## Excerpts from a layout annotation set:
————————

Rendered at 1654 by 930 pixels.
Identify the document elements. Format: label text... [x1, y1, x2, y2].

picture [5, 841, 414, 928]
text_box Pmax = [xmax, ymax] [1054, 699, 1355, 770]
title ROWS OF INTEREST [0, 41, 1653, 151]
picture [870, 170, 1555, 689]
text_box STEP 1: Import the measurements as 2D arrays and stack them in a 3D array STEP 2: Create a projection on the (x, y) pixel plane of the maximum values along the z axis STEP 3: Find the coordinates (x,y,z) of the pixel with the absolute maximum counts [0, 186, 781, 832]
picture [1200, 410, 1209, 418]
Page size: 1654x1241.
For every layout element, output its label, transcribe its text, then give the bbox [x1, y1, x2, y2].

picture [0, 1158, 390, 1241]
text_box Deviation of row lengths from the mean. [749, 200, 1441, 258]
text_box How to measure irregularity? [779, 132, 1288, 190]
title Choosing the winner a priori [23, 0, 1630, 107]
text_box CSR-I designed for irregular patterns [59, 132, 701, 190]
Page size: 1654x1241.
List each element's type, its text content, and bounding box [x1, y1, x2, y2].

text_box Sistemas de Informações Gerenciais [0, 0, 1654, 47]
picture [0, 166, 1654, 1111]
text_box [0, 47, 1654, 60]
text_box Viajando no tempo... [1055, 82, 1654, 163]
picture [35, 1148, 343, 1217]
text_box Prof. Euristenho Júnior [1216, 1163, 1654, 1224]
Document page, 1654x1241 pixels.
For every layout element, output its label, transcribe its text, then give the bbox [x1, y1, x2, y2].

————————

## SET EXERCISE:
Copy the records without any change, starting at the first line and ending with the line that contains "picture [1200, 410, 1209, 418]".

## ANSWER FOR THE TASK:
Rendered at 1654 by 930 pixels.
Identify the document elements. Format: label text... [x1, y1, x2, y2].

picture [5, 841, 414, 928]
text_box Pmax = [xmax, ymax] [1054, 699, 1355, 770]
title ROWS OF INTEREST [0, 41, 1653, 151]
picture [870, 170, 1555, 689]
text_box STEP 1: Import the measurements as 2D arrays and stack them in a 3D array STEP 2: Create a projection on the (x, y) pixel plane of the maximum values along the z axis STEP 3: Find the coordinates (x,y,z) of the pixel with the absolute maximum counts [0, 186, 781, 832]
picture [1200, 410, 1209, 418]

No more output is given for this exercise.